PROBLEM. Pick up the essay on red poppies and remembrance right after its final sentence and write what comes next, in the same first-person voice.

PASSAGE TO READ.
_ _ _ _ _ _ _

For some people crisis and mass death are spurs to writing. For me the words dry up. On a day that may or may not turn out to bring a temporary cessation in the British-backed Israeli bombardment of Gaza, I’m posting a few paragraphs I managed to scribble last week, following the London March for Palestine on 11 November, Armistice Day.
I’m what you might call a red-poppy baby. I grew up in the city where John McCrae – the Canadian soldier who penned the poem “In Flanders Field”, sometimes credited for making poppies a symbol of remembrance – was raised. I went to the high school McCrae had attended a century earlier, before he died of pneumonia in Ypres during the final year of the First World War. Just a few weeks ago, on a trip to my hometown, I walked with my mother past the small bungalow where he lived, now a museum, McCrae House, where schoolchildren go to learn about the horrors of war and how to honour those who have “fought for our freedom”.
Such a loaded phrase. So much unfulfilled promise in that final word; so much exclusion in the one before.

_ _ _ _ _ _ _

[Transcribed page text]
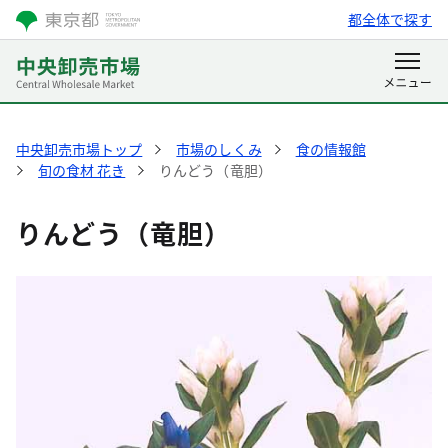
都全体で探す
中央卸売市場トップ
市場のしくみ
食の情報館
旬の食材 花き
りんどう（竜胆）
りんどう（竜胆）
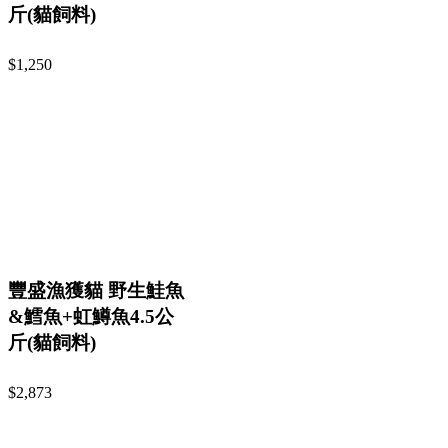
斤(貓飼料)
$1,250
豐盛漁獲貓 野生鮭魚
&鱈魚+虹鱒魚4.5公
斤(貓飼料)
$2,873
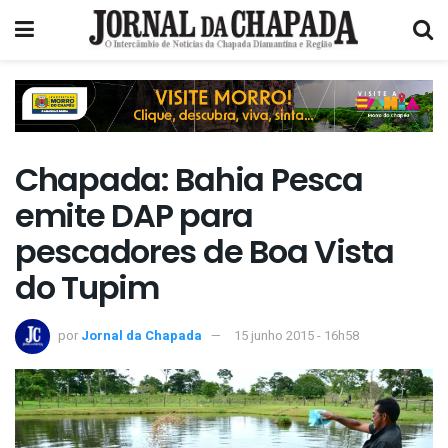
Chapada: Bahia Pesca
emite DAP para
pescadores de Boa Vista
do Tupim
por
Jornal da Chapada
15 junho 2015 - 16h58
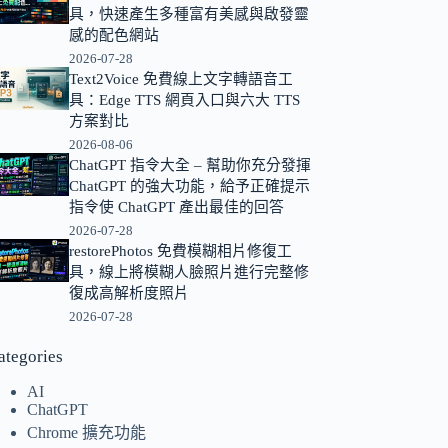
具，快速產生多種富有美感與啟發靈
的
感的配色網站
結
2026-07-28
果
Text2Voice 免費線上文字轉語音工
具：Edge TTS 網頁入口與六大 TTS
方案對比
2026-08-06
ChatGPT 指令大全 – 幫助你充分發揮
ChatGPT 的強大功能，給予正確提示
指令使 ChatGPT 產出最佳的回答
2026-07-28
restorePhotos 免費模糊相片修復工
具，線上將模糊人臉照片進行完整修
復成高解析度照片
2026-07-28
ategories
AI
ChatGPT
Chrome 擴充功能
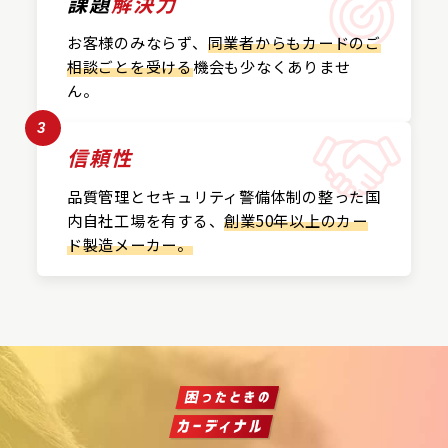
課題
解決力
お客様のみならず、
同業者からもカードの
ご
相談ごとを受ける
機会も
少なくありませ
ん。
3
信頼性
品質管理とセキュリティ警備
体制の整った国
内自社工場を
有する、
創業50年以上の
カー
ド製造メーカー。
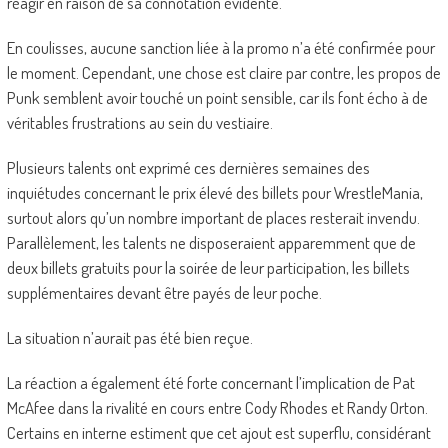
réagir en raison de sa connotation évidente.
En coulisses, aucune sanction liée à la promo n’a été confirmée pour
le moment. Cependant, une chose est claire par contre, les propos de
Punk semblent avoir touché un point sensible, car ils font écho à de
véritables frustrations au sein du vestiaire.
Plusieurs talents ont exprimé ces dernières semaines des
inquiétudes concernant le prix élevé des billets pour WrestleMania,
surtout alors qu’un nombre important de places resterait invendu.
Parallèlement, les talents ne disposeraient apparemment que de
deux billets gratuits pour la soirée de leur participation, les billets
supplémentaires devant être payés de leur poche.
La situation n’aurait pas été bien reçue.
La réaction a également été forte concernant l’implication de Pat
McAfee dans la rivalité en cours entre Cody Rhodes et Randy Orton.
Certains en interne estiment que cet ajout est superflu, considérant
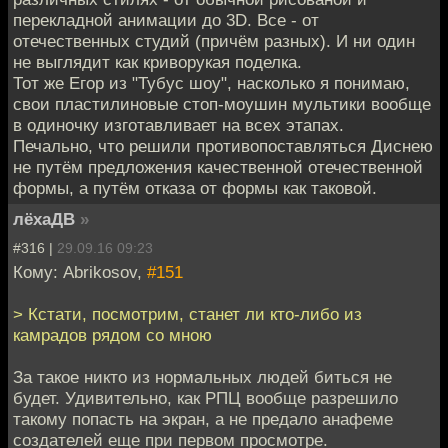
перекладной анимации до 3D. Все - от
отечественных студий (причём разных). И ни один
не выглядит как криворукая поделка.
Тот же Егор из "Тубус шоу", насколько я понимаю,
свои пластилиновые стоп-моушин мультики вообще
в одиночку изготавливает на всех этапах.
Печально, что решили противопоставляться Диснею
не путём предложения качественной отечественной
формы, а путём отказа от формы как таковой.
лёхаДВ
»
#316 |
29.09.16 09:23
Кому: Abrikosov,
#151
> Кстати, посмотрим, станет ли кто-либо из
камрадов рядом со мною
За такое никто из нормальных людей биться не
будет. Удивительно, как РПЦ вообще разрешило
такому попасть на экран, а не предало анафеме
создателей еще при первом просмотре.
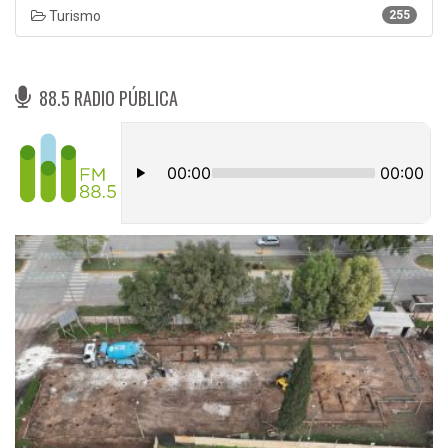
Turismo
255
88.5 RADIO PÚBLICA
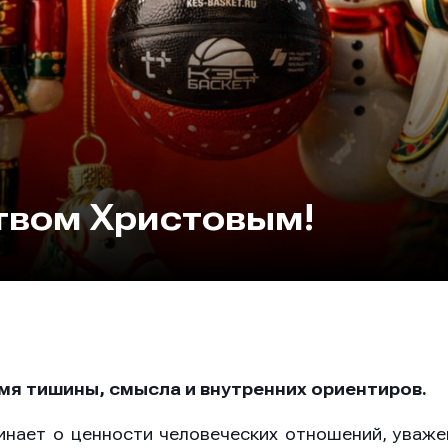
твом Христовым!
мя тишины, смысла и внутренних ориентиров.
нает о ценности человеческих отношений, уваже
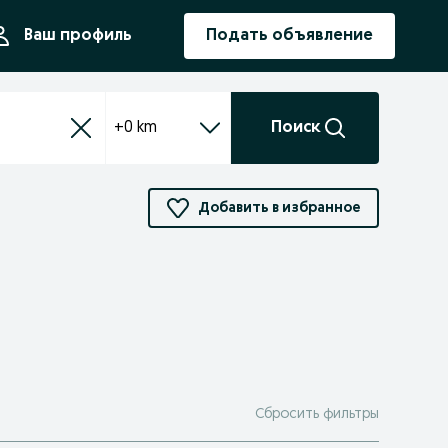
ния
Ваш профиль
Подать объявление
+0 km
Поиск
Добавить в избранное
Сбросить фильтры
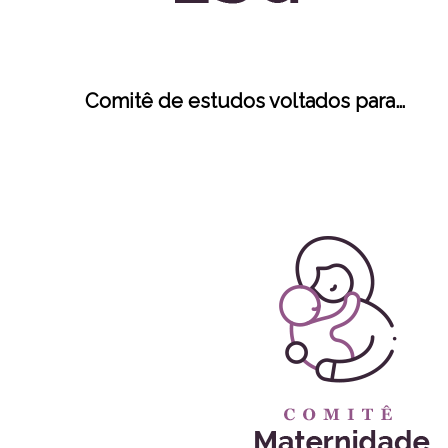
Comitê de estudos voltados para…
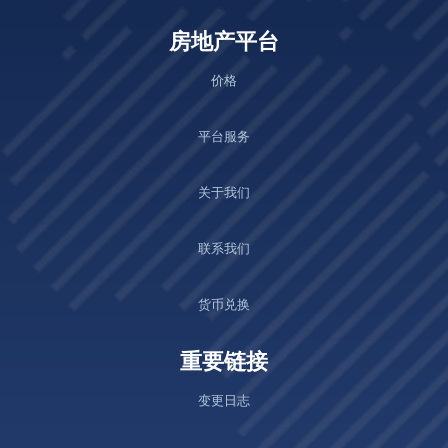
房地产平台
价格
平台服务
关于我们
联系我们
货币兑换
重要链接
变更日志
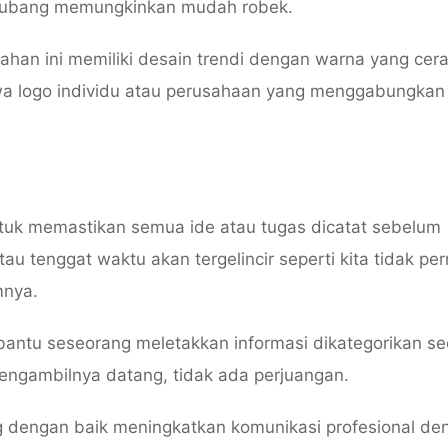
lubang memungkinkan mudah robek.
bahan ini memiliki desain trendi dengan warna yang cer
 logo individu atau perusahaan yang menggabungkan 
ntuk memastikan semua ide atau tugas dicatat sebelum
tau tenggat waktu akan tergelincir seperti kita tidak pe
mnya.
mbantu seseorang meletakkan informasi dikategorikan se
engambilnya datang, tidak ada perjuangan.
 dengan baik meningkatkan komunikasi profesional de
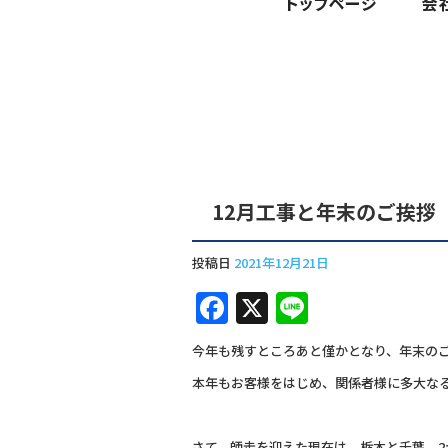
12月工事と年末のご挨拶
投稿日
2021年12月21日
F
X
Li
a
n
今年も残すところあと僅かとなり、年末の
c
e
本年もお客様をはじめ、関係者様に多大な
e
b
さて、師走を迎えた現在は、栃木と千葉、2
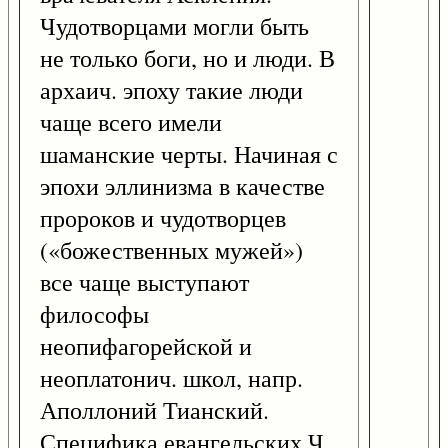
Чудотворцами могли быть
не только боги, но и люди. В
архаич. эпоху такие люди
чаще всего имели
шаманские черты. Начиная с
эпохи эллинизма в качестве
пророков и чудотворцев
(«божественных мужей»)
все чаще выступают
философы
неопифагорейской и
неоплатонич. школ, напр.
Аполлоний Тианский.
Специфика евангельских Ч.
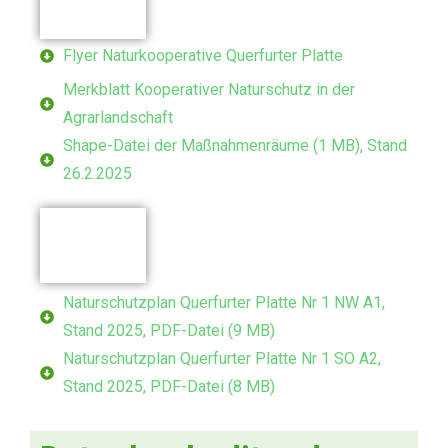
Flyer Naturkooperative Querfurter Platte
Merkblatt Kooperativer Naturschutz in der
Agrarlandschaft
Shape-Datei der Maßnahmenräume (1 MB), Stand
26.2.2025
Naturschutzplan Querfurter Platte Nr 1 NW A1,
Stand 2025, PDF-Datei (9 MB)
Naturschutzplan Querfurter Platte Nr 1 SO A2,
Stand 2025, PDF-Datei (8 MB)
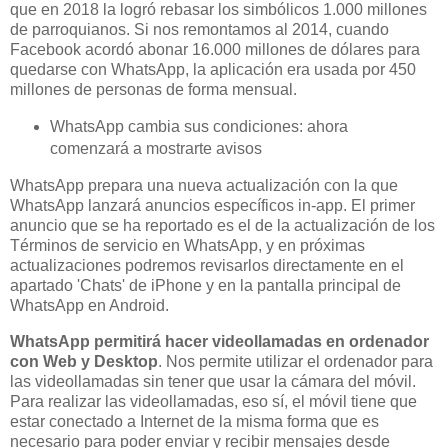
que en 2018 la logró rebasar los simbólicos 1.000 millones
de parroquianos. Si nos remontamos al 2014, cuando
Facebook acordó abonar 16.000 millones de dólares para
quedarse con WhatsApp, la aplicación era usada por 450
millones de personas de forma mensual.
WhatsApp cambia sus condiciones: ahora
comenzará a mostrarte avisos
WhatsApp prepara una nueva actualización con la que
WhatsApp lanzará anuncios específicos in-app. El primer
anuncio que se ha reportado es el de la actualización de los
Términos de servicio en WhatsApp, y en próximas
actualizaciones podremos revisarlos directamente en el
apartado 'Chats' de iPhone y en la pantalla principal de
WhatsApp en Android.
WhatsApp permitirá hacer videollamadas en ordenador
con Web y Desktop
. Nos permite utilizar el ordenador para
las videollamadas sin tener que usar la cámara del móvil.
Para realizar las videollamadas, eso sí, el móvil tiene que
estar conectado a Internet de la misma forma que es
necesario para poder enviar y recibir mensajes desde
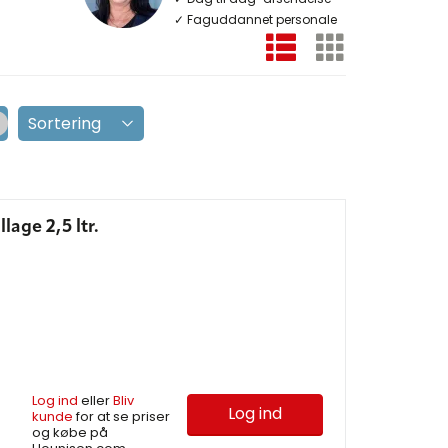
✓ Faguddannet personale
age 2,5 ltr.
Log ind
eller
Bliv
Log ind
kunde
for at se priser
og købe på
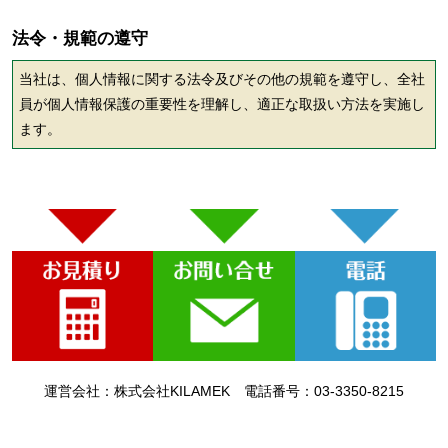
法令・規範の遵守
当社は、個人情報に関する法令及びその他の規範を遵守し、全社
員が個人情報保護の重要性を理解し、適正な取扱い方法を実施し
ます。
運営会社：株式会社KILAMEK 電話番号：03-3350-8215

_ _ _ _ _ _ _

EXERCISE ANSWER.
John McCrae was a poet and doctor as well as a soldier. There is much to admire about him. That doesn’t mean we should admire the institution he served. Poppies, “In Flanders Fields” and McCrae memorabilia were all part of what I’ve come to think of as the banal militarism of my childhood. A militarism coated in the language of peace, ignorance and fuzzy Canadian patriotism, what a friend of mine once called Canada’s “fluffy-bunny image” of itself.
It was when I passed into adulthood that the penny dropped, and with it the red poppy. I noticed that for all the hype about remembering the dead and the end of war, Remembrance Day, as it’s called in Canada, was always accompanied by banners with the photos of soldiers and other army paraphernalia and propaganda. The people selling the poppies for a few coins outside the mall were dressed in uniforms. On Remembrance Day there were the ageing mothers of multiple men killed far before their time in a far-off wars in faraway places. But the token weeping women civilians were always propped up by rows of white male veterans and politicians gathered solemnly around the local Cenotaph. When I moved to the UK, I encountered not one day to honour the heroes of war, but two: Armistice Day, which marks the 11th hour of the 11th day of the 11th month of 1918, and Remembrance Sunday, when the real remembering takes place – a firm reminder that the dead to be remembered are not only combatants and overwhelmingly men, but Christian, and High Anglican at that.
Maybe it’s that taken-for-grantedness that made this year’s Armistice Day and Remembrance Sunday stand out. Instead of falling into line by either obediently observing or ignoring the day altogether, hundreds of thousands of people marched through the streets of London demanding a ceasefire in Gaza.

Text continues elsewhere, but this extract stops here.